Lawrence of Arabia, Restored 50th Anniversary Edition, Blu-ray (1962/2012)
Director: David Lean
Cast: Peter O’Toole, Alec Guiness, Anthony Quinn, Omar Sharif
Music: Maurice Jarre
Studio: Columbia/Sony Pictures 16990 [11/13/12] (2 discs)
Video: 2.35:1 anamorphic/enhanced 1080p HD (70 mm orig.)
Audio: English DTS-HD MA, French or Japanese DD 5.1, English DD. 2.0
Subtitles: English, English SDH, Arabic, Dutch, French, German, Italian, Spanish, Thai, Korian, Japanese
Extras: Multiple commentary tracks, Picture-In-Graphics track, “O’Toole Revisits Lawrence of Arabia,” “The Making of Lawrence of Arabia,” Conversation with Steven Spielberg, “Mann, Jordan: The Camels Are Cast.” “In Search of Lawrence,” “Romance of Arabia,” “Wind, Sand and Star: The Making of a Classic (1970),” Orig. newsreel fottage of the NYC Premiere, Theatrical Advertising Campaigns, Theatrical trailer, two DVD-ROM features (PC only), Interactive map, more
Length: 227 minutes, over 100 min. of extras
OK, another entry for The Greatest Film Ever Made. The most perfect combination of cinematography, story, actors, direction, action, suspense, special effects and music. No wonder it won seven Academy Awards, including Best Picture. Naturally some viewers may feel it’s boring—there’s no sexy women, car chases—that sort of thing. But it’s the epitome of movie storytelling. One film critic compared Lean’s work in Lawrence with James Cameron in Titanic, in the creation of an “intimate epic.” What makes the plot super-engrossing is Lean’s exploration of the odd psychology of Lawrence—his sometimes almost Christ-like image of himself. At one point he asks a reduced band of Arabs, greatly outnumbered by their adversaries, to “walk on the water with me.” My favorite line in the film, however, is when the war correspondent asks Lawrence what it is about the desert that attracts him so much. Lawrence replies, “It’s clean.”
Bear in mind that until now the only way to really properly view Lawrence of Arabia was at a good theater that still projects 65mm films. The detail and resolution of nearly all the screen images is amazing. It didn’t matter if you had a big widescreen display or front projector, the DVDs and even the Blu-rays were basically blurry. Only now has yet a new restoration been done using the latest technical innovations, and a perfect digital version created in the 4K format, which surpasses even 65mm analog film. This transfer was only done for this new Blu-ray—any earlier version and all DVDs use an earlier restoration that was not nearly as hi-res. Details such as Ali first appearing on the desert in the distance or Lawrence first appearing following his rescue of his Arab companion are not visible at all on transfers to optical disc. Don’t bother to pick this up at your library—you probably won’t see it as it should be viewed.
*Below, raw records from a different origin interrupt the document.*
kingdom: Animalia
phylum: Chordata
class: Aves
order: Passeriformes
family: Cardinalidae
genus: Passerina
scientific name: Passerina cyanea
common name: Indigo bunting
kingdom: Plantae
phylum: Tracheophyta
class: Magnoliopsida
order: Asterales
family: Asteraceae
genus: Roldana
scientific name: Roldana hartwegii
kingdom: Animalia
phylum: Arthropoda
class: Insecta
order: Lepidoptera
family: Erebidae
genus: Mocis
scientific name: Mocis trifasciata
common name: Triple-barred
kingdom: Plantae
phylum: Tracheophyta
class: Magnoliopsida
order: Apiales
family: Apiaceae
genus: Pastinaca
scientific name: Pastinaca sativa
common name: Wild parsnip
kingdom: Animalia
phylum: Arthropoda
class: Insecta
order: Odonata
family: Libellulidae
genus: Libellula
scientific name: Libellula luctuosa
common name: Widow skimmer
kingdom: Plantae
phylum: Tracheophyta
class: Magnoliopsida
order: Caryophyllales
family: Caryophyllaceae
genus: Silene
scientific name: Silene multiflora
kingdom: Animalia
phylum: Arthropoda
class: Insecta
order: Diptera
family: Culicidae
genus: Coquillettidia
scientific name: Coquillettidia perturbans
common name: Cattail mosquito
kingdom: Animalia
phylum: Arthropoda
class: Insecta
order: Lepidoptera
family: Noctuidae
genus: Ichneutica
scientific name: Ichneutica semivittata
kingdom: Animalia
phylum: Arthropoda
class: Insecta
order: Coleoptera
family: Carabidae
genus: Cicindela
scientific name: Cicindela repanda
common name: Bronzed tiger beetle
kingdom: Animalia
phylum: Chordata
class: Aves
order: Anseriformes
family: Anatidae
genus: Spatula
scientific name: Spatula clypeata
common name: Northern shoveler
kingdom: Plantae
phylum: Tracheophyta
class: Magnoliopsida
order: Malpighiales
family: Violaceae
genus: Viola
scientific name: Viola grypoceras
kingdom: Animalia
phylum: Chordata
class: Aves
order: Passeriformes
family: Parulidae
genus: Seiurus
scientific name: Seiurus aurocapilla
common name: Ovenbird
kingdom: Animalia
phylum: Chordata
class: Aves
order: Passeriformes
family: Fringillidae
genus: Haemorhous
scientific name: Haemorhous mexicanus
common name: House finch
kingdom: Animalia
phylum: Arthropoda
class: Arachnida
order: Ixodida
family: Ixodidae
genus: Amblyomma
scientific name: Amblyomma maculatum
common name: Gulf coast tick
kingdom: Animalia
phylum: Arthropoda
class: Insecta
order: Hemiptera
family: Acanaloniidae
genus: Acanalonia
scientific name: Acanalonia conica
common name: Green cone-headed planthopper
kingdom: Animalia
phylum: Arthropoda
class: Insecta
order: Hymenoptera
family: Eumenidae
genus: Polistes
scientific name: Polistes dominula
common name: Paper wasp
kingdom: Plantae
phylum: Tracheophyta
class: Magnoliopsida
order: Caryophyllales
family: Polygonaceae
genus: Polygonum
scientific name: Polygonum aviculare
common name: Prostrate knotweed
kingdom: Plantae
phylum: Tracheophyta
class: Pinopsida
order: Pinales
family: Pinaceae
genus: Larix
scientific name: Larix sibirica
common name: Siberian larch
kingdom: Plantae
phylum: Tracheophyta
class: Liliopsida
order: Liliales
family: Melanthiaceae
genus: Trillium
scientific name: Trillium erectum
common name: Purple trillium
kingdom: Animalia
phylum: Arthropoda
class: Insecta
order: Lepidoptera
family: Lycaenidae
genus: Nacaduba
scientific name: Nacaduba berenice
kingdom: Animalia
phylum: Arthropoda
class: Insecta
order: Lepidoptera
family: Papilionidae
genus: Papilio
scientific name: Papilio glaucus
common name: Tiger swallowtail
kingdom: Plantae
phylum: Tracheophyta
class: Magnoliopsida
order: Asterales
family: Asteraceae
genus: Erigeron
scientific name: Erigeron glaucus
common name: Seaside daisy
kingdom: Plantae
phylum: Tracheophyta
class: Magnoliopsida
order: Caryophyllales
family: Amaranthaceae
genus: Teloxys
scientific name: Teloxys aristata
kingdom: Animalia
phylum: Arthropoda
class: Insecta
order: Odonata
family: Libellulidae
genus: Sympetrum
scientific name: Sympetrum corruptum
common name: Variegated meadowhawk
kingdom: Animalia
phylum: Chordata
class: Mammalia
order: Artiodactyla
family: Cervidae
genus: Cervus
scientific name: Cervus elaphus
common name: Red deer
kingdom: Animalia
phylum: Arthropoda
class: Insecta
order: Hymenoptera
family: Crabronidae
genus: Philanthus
By now it’s surely not necessary to detail the story of British lieutenant Lawrence, who in WWI had a boring position in Cairo and somehow developed that into a heroic exploit trying to unite the various tribes in Arabia to battle the Ottoman Turks. The picture quality is fresh and free of all spots and dirt. The DTS surround is superb, and some may be thrown by Lean’s insistence that the optical discs have the same overture and “entracte” music that plays to a dark screen for several minutes prior to both halves of the movie and at the end of both. (The entire film is on the first Blu-ray, nearly using up all the 50MB of space for double-layer Blu-rays. So don’t make the mistake—as I did initially—of looking at all the extras on the second disc and afterwards wondering where the feature was.)
Speaking of the extras, while some of the original ones now look like clips from the 30s or 40s, all are interesting—though there is a tiresome repetition of shots from the feature. The discussion of the major efforts to sweep away the evidence of footsteps on the sand for retakes was fascinating. Spielberg’s talk is worth viewing, and the new documentary “O’Toole Revisits Lawrence of Arabia,” was made especially for this Blu-ray release. There are two DVD-ROM features—which unfortunately are just for use on PCs, not Macs—plus a split-screen gimmick which shows you text descriptions of behind-the-scenes details of the section of the movie you are watching. There are also multiple audio commentary tracks; few would be able to listen to more than one.